> Source material:
+---+

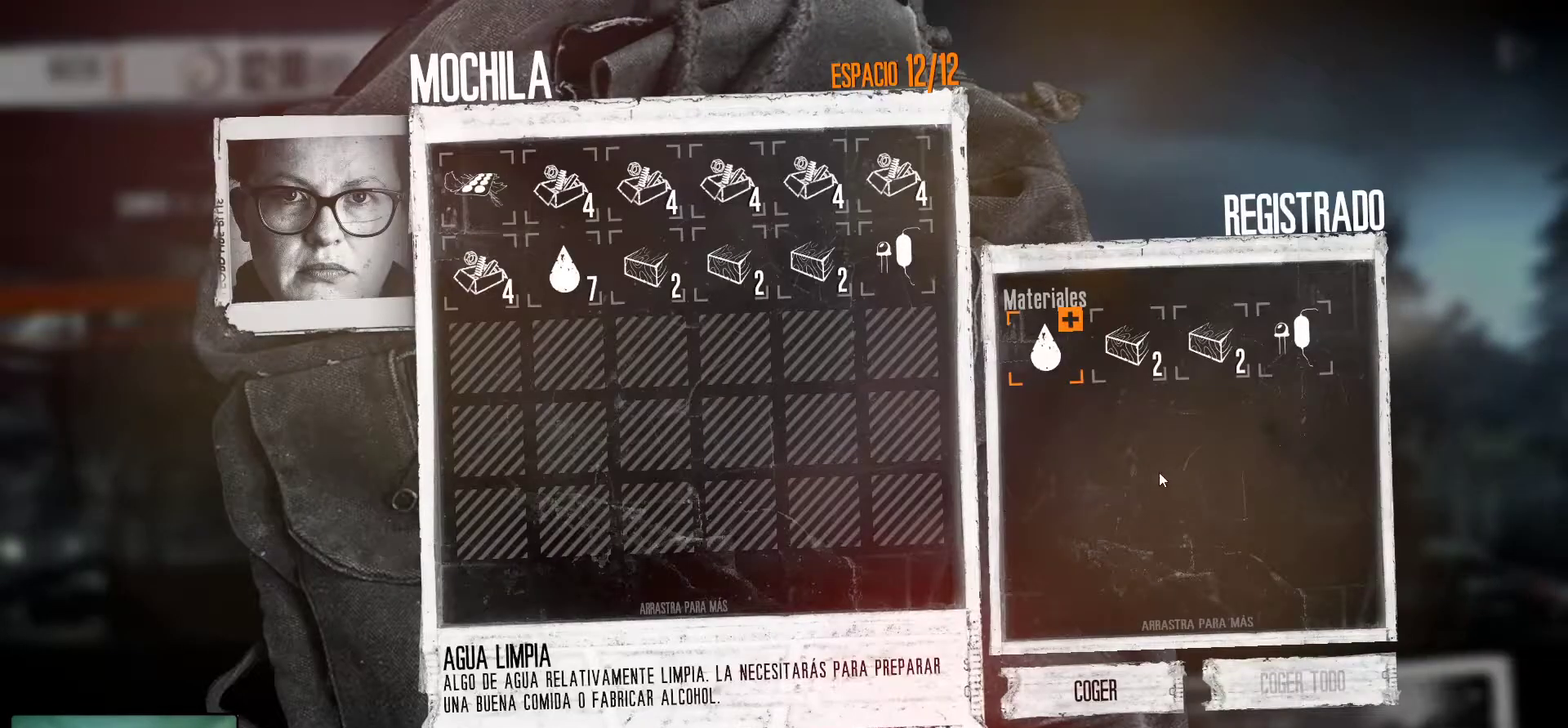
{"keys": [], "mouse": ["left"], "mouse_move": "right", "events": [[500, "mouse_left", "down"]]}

+---+

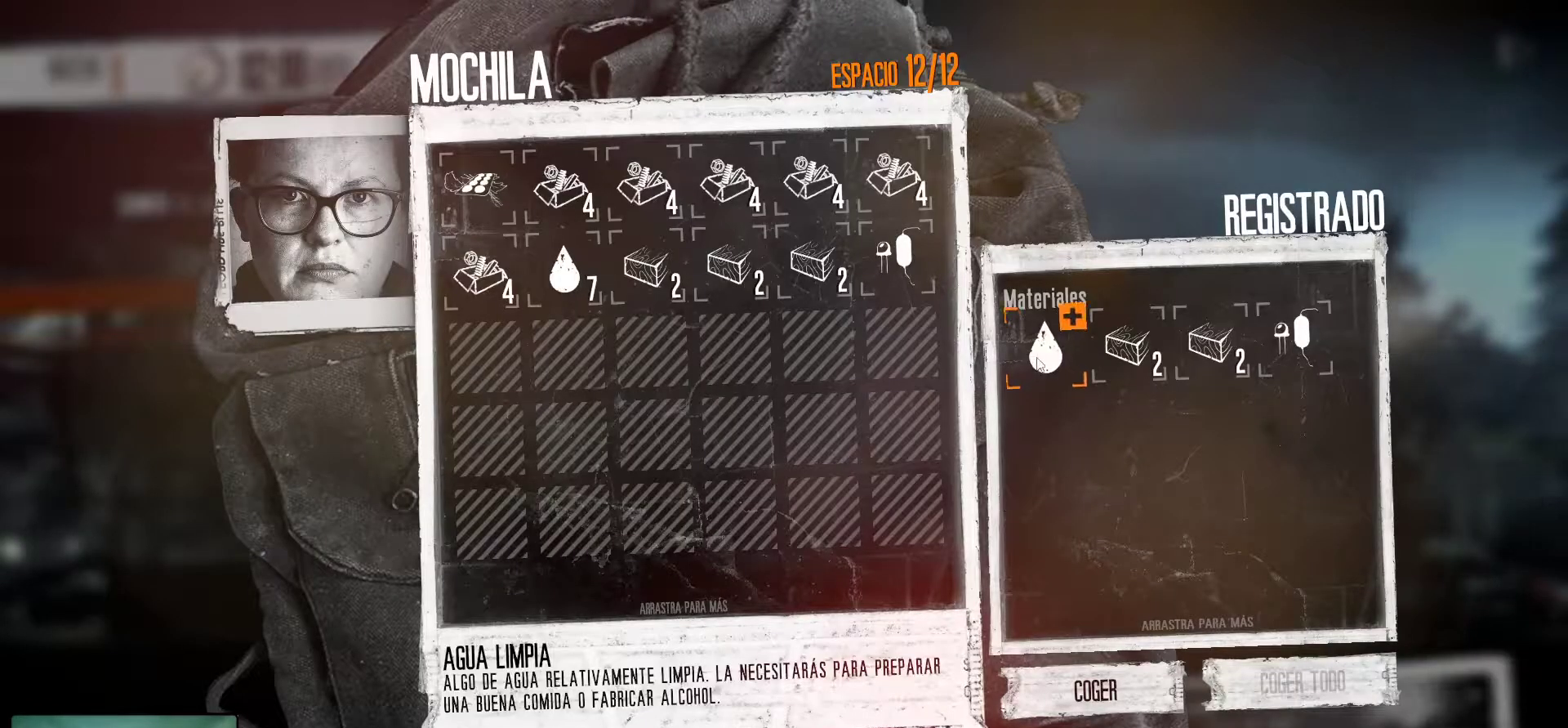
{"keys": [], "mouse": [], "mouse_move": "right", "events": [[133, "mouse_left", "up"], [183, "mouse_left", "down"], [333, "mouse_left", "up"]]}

+---+

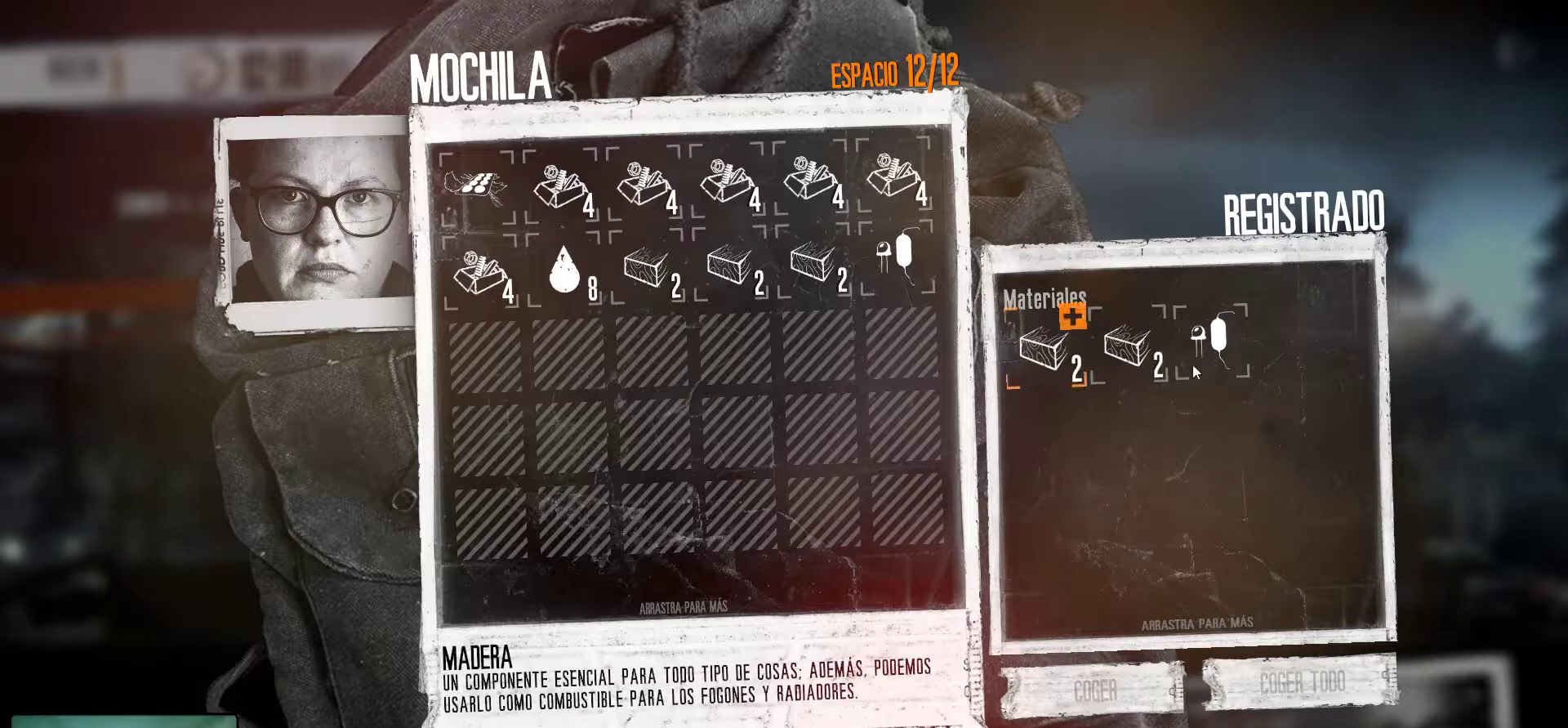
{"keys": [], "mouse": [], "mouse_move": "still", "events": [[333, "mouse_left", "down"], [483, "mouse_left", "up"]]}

+---+

> Work to be completed:
Using the records above, report each line that contains the word "right" by copying it.

> Output for this task:
{"keys": [], "mouse": ["left"], "mouse_move": "right", "events": [[500, "mouse_left", "down"]]}
{"keys": [], "mouse": [], "mouse_move": "right", "events": [[133, "mouse_left", "up"], [183, "mouse_left", "down"], [333, "mouse_left", "up"]]}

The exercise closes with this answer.